The economy is clearly vulnerable to shocks and it is hard to predict events accurately. The Irish economy is a good example (Google a graph of its growth in the 90s/00s! A staggering 350% increase), was overheating from such a massive boom long before the fall in housing prices in the US undermined the banks on a global level.
Managing the economic cycle
During a boom, aggregate demand is growing strongly and businesses respond by investing. Inflation may occur. Employers will be searching for people with scarce skills and wages might be pushed up.
The threat of inflation will trigger moves to reduce aggregate demand. Initially the objective will be to make demand grow less fast – to prevent the economy from overheating. This has been the ‘sustainable approach’ of Mr Brown and the MPC during the ‘naught-ies’ prior to 2008.

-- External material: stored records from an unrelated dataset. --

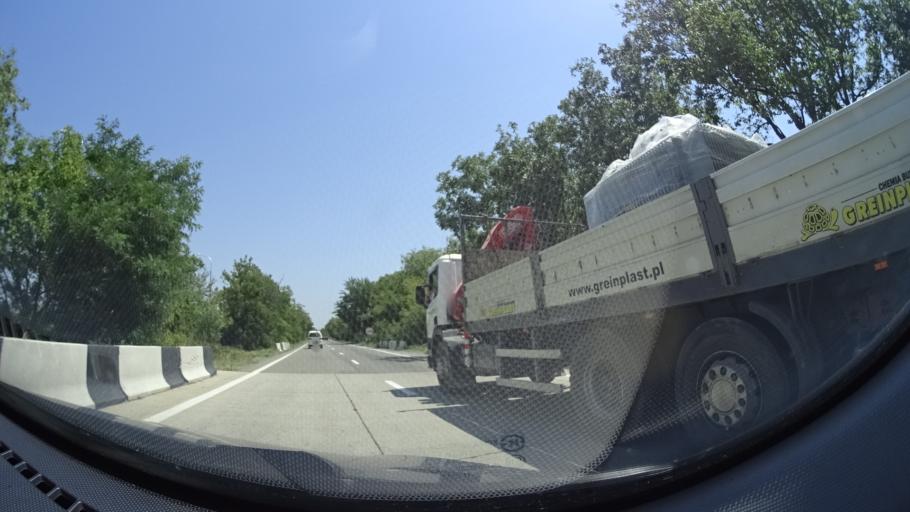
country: GE
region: Shida Kartli
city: Kaspi
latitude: 41.9644
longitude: 44.4698
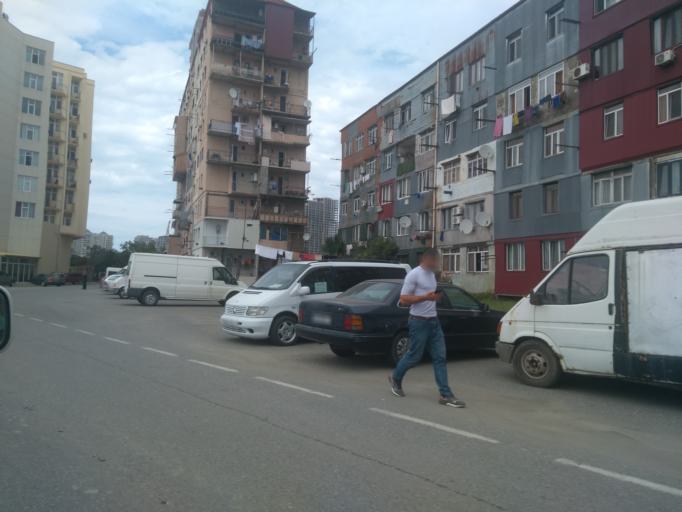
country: GE
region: Ajaria
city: Batumi
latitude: 41.6343
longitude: 41.6230
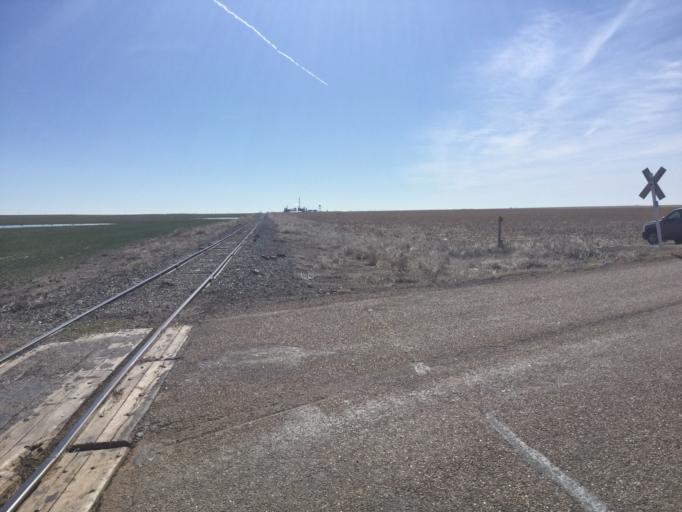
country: US
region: Kansas
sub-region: Grant County
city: Ulysses
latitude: 37.5537
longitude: -101.2174
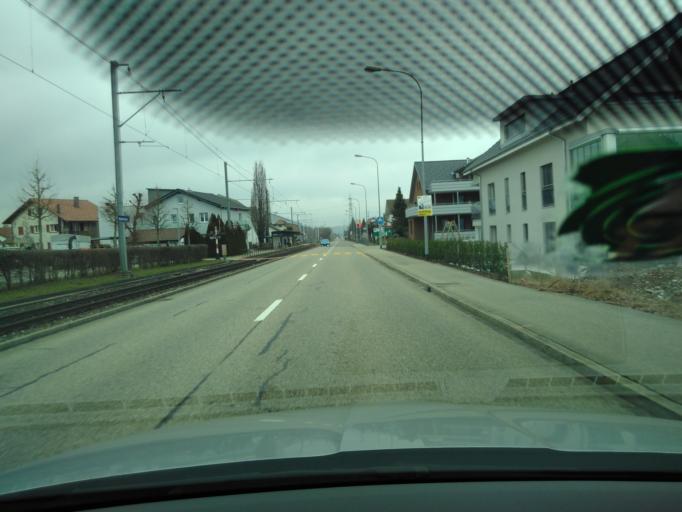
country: CH
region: Aargau
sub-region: Bezirk Aarau
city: Muhen
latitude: 47.3426
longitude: 8.0534
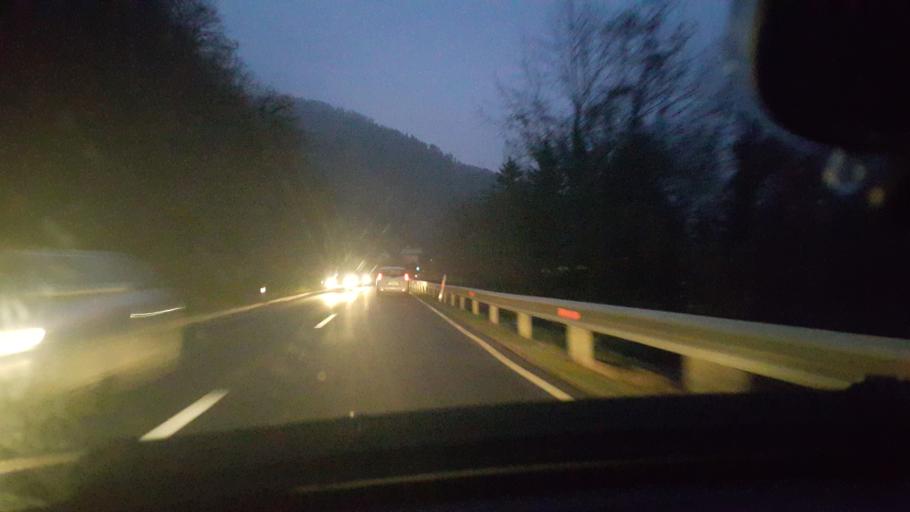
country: SI
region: Muta
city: Muta
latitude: 46.6062
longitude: 15.0976
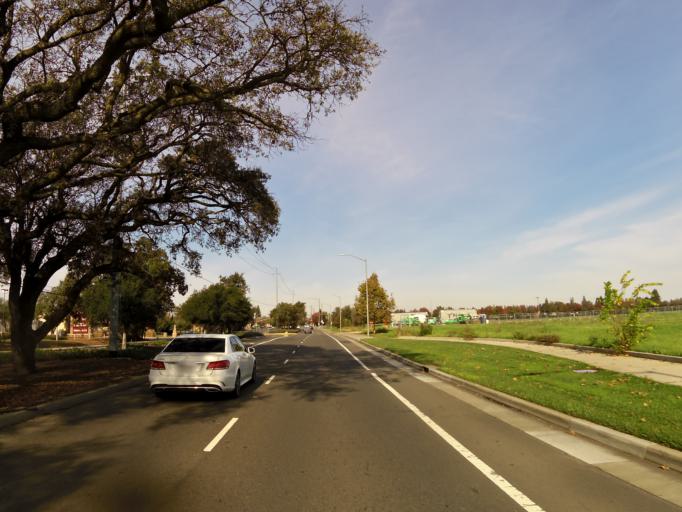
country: US
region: California
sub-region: Sacramento County
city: Laguna
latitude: 38.4058
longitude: -121.4175
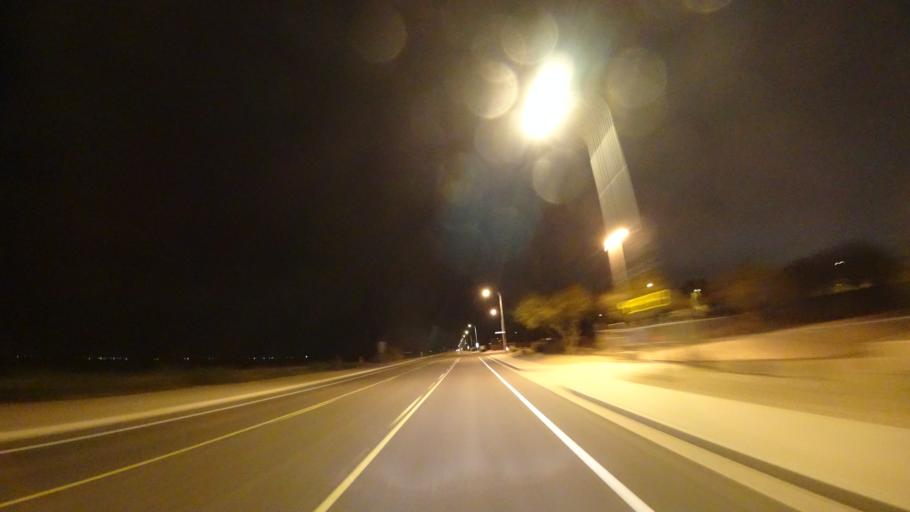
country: US
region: Arizona
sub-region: Maricopa County
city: Sun Lakes
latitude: 33.2047
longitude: -111.8054
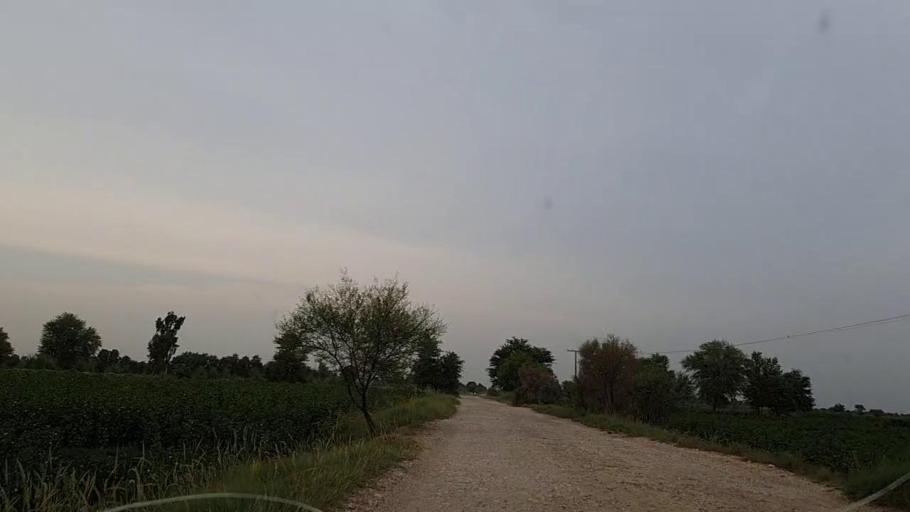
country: PK
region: Sindh
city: Mirpur Mathelo
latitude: 27.8639
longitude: 69.6324
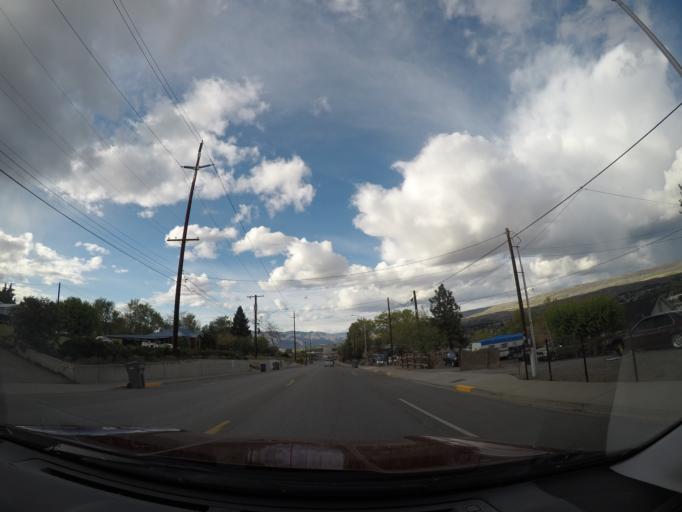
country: US
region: Washington
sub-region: Douglas County
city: East Wenatchee
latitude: 47.4058
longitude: -120.3030
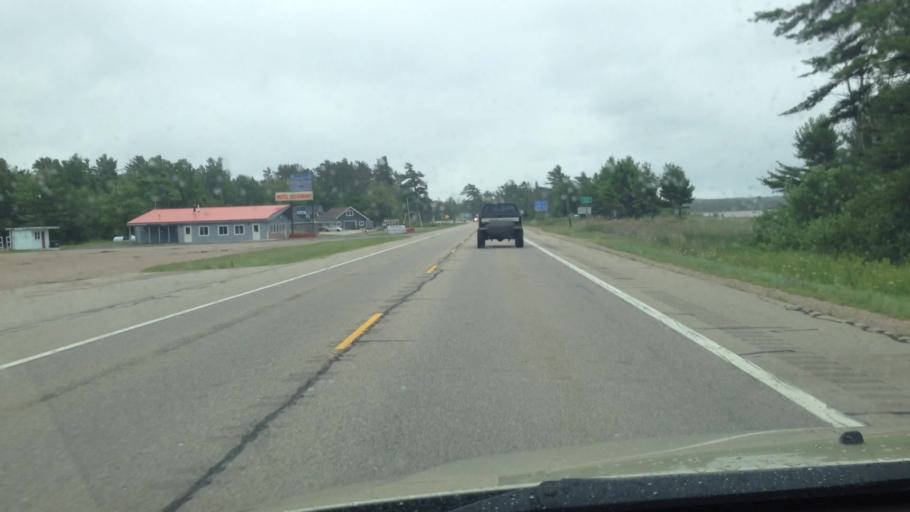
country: US
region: Michigan
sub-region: Schoolcraft County
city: Manistique
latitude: 45.8937
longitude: -86.5464
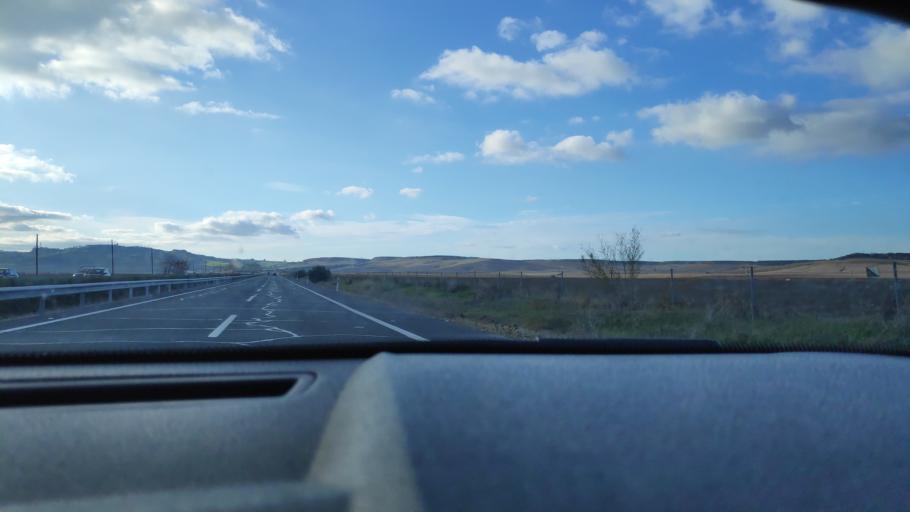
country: ES
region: Andalusia
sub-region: Provincia de Sevilla
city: Carmona
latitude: 37.4797
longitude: -5.5803
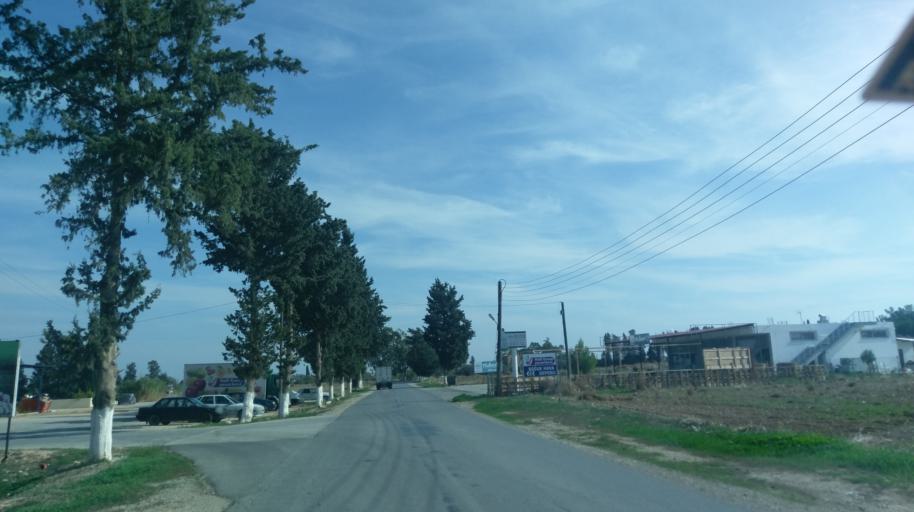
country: CY
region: Larnaka
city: Pergamos
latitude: 35.1067
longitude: 33.7066
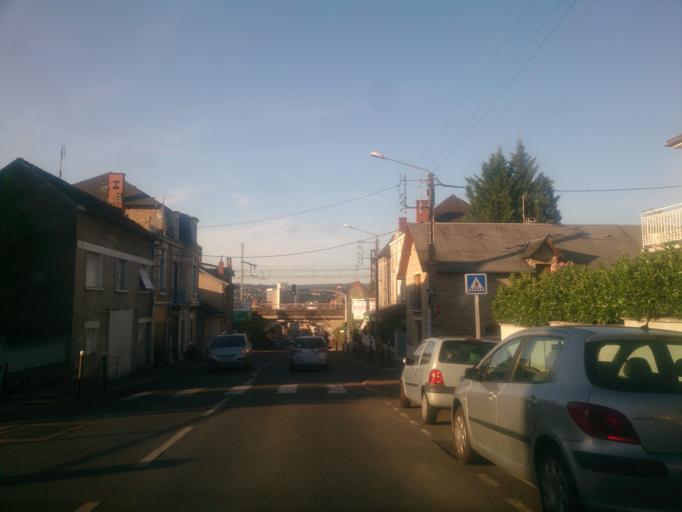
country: FR
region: Limousin
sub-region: Departement de la Correze
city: Brive-la-Gaillarde
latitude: 45.1500
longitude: 1.5314
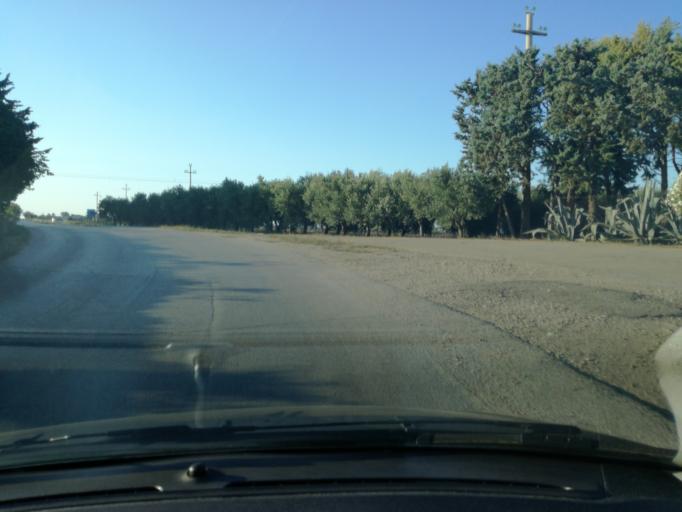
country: IT
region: Molise
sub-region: Provincia di Campobasso
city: San Giacomo degli Schiavoni
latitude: 41.9364
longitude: 14.9461
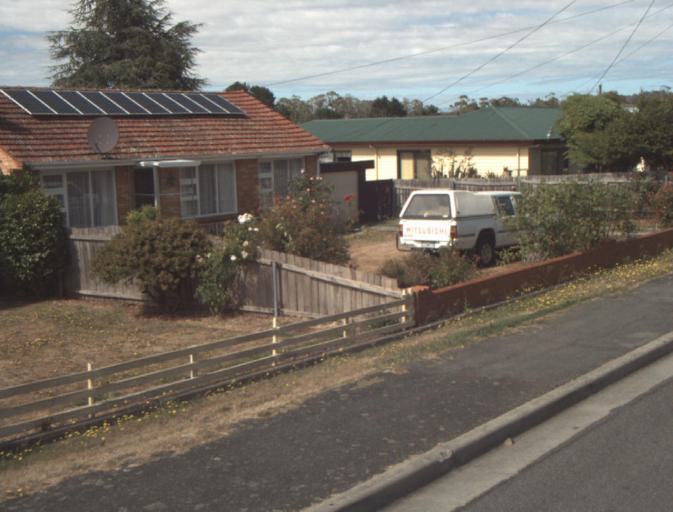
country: AU
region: Tasmania
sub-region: Launceston
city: Summerhill
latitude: -41.4683
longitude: 147.1264
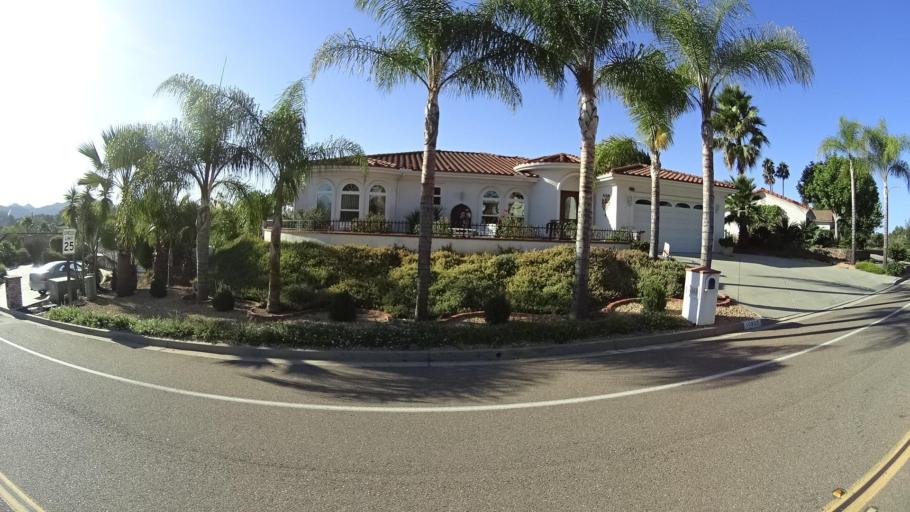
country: US
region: California
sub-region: San Diego County
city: Hidden Meadows
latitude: 33.2214
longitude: -117.1010
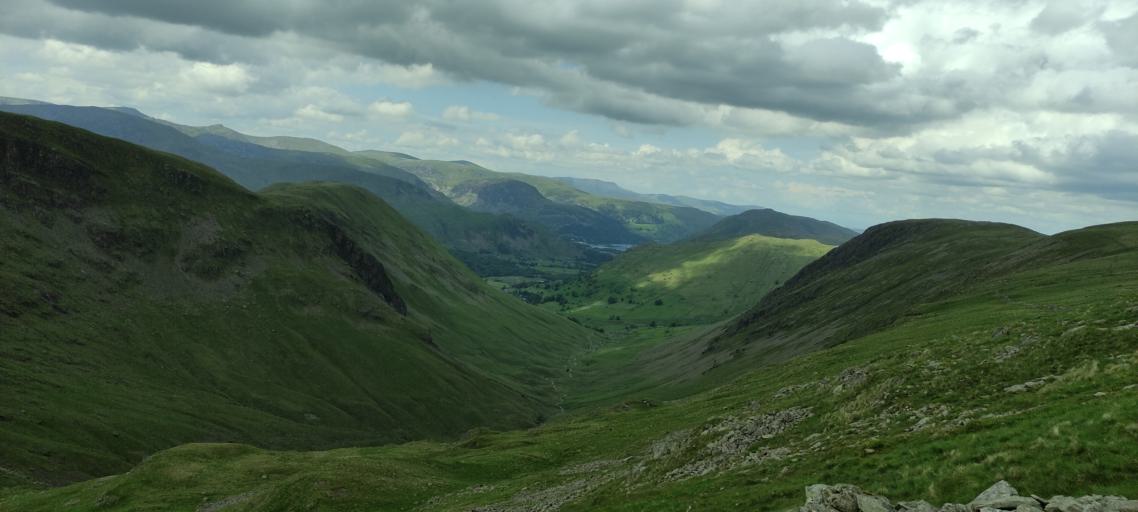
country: GB
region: England
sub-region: Cumbria
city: Ambleside
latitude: 54.4847
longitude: -2.8828
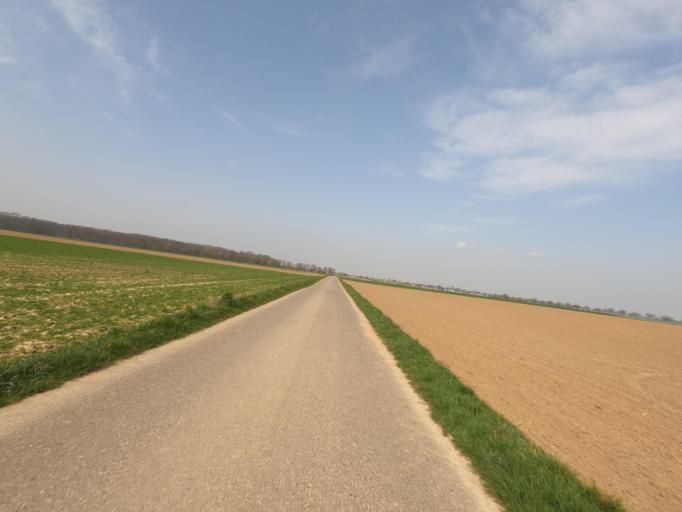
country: DE
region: North Rhine-Westphalia
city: Erkelenz
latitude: 51.0451
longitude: 6.3416
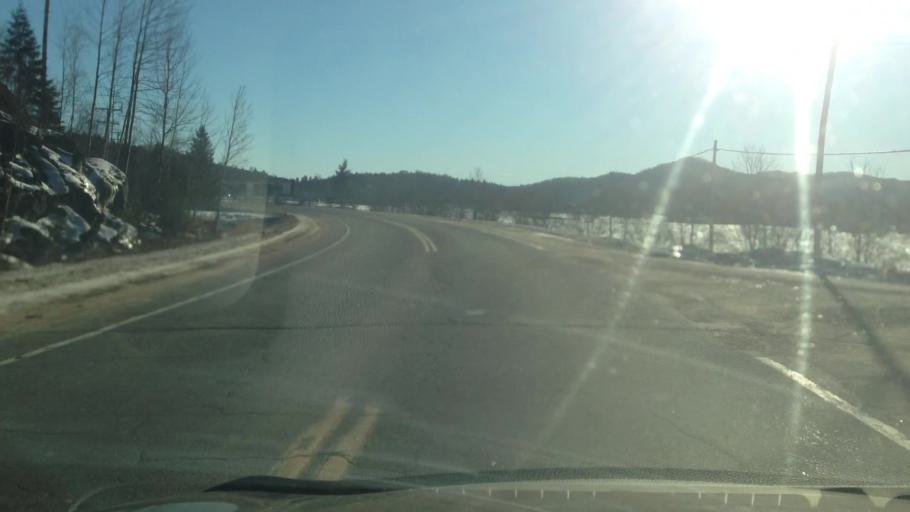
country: CA
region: Quebec
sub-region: Laurentides
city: Mont-Tremblant
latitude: 46.0722
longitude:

A recession will affect firms in different ways. Demand may fall and cash flow will suffer. Businesses may try to cut costs (thus redundancies and outsourcing). Firms will be increasing dependent on external sources of finance and adversely affected by MPC interest rate changes.
Profits may fall, reducing retained profits and investment. Firms maybe reluctant to invest when demand is falling anyway. Suppliers will be affected too. Firms in construction and engineering sectors are especially vulnerable.
All of these trends are, collectively, going to reduce aggregate demand further!
A key aim of gov policies is to keep the economy stable. Cyclical fluctuations increase uncertainty and make it harder for businesses to plan for the future. They prevent governments from reaching their 4 macro-economic objectives.
Contractionary policies will be used to tackle a boom if an economy is overheating. This will, of course, slow down economic growth – but if implemented at the correct time will make that growth sustainable in the long-run.
Expansionary policies will be used to stimulate an economy that is stagnating. Subsequently aggregate demand will be moderately increased. For an economy which is actually in recession (defined officially as two consecutive quarters of falling output) the expansionary measures should be more robust.